[Data records]
____

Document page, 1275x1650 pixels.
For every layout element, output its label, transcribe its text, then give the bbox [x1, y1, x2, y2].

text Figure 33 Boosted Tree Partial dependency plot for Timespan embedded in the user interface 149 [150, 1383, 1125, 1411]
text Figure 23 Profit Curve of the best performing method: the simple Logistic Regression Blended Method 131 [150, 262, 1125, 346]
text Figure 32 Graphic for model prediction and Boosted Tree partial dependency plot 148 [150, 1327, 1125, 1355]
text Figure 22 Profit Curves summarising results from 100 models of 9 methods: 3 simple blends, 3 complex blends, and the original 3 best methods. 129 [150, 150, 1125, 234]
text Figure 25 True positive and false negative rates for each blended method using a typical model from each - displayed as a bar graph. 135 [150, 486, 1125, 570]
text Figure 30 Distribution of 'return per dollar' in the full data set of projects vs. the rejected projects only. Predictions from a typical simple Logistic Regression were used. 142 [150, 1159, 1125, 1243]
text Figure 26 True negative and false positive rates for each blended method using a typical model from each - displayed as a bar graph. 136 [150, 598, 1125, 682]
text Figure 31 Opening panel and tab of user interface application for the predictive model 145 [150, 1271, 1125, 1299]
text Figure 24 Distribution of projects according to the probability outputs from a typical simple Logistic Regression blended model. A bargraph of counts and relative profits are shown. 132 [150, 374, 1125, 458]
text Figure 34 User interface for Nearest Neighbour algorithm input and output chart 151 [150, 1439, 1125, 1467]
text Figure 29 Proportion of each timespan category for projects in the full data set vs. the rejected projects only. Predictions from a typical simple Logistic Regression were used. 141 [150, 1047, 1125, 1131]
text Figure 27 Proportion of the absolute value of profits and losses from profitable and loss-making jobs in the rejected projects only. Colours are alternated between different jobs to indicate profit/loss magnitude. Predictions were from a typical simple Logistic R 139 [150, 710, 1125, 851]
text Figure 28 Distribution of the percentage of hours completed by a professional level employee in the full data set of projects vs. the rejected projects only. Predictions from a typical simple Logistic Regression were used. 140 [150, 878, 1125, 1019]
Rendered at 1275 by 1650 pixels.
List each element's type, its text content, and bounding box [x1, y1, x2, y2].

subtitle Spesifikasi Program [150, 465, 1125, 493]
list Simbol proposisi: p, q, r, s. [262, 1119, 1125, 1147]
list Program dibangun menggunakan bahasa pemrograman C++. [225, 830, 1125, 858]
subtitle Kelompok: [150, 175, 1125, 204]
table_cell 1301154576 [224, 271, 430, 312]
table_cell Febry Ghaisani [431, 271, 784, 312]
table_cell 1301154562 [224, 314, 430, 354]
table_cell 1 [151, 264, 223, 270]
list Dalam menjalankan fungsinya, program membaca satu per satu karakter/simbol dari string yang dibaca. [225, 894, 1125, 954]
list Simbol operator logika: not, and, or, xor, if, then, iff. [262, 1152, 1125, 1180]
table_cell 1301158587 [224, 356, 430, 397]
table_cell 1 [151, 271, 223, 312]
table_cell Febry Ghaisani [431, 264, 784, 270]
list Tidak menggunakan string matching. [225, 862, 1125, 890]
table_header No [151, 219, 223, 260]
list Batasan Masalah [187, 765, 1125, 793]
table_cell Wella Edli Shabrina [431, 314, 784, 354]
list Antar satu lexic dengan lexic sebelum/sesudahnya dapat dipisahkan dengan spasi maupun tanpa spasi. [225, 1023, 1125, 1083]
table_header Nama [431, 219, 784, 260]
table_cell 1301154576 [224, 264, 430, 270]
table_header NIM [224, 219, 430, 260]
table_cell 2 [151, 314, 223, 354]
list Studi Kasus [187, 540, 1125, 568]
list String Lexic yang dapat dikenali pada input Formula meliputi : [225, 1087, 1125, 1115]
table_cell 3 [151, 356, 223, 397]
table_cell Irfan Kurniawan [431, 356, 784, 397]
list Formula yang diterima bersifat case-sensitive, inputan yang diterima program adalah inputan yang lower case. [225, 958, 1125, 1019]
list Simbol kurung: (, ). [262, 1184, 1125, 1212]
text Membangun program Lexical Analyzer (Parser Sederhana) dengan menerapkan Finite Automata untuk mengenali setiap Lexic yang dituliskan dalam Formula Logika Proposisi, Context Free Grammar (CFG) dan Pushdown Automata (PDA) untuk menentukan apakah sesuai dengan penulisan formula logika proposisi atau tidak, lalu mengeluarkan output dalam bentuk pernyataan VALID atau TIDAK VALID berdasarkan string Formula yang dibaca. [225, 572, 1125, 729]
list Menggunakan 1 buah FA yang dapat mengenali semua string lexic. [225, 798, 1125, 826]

____

> What the task requires
Find the word "dependency" in the entries and show each line where it is found.

> Answer below
text Figure 33 Boosted Tree Partial dependency plot for Timespan embedded in the user interface 149 [150, 1383, 1125, 1411]
text Figure 32 Graphic for model prediction and Boosted Tree partial dependency plot 148 [150, 1327, 1125, 1355]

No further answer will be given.